A classic price-fixing arrangement typically takes the form of a cartel, i.e. a price fixing arrangement between competitors. Price fixing is also prohibited for companies in a vertical relationship (active at different levels of the supply chain such as a manufacturer and a retailer).
In a vertical relationship, the practice is known as Retail Price Maintenance (‘RPM’). A manufacturer or supplier is prohibited from restricting the ability of a retailer to determine its own resale price, such as imposing minimum or fixed prices. The EU Vertical Restraints Block Exemption Regulation classifies such restriction as hardcore.
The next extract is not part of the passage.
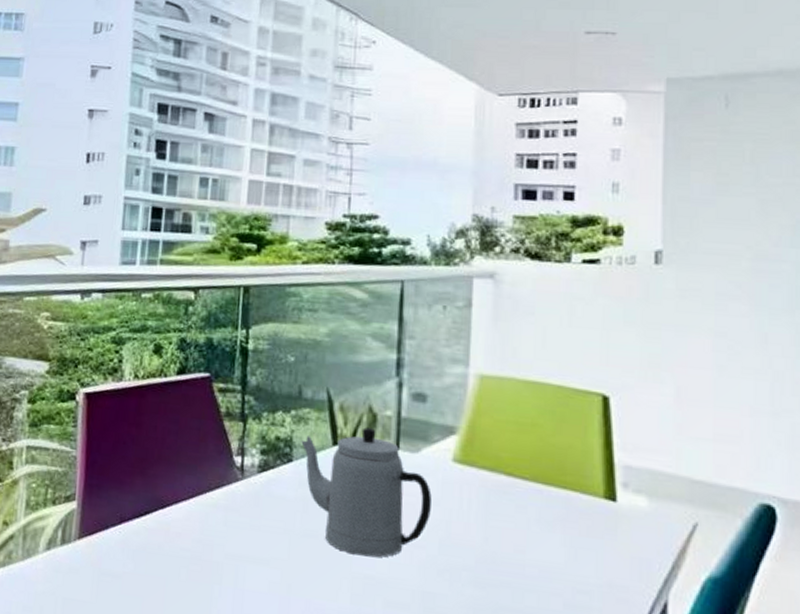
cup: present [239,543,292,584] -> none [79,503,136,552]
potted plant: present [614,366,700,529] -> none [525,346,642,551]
EU competition law prohibits both direct and indirect forms of RPM. Examples of indirect forms of RPM include: fixing margins, setting a maximum discount, requiring that retailers obtain the manufacturers' consent to revise their prices, intimidation, the use of price reporting and monitoring systems putting pressure on retailers to deter discounting, warnings and similar practices. Importantly, EU competition law does allow recommended and maximum resale prices (the latter act as a ceiling for prices, thereby benefit consumers).
There are two examples of recent enforcement action in relation to RMP. In July 2018, the Commission fined four consumer electronics companies €111 million in July 2018. The companies had allegedly restricted online retailers from deciding on the price of their products by using pricing algorithms. The Commission also fined a fashion manufacturer €40 million in December 2018, who, among other unfair practices, had restricted retailers to independently decide on the price of Guess products.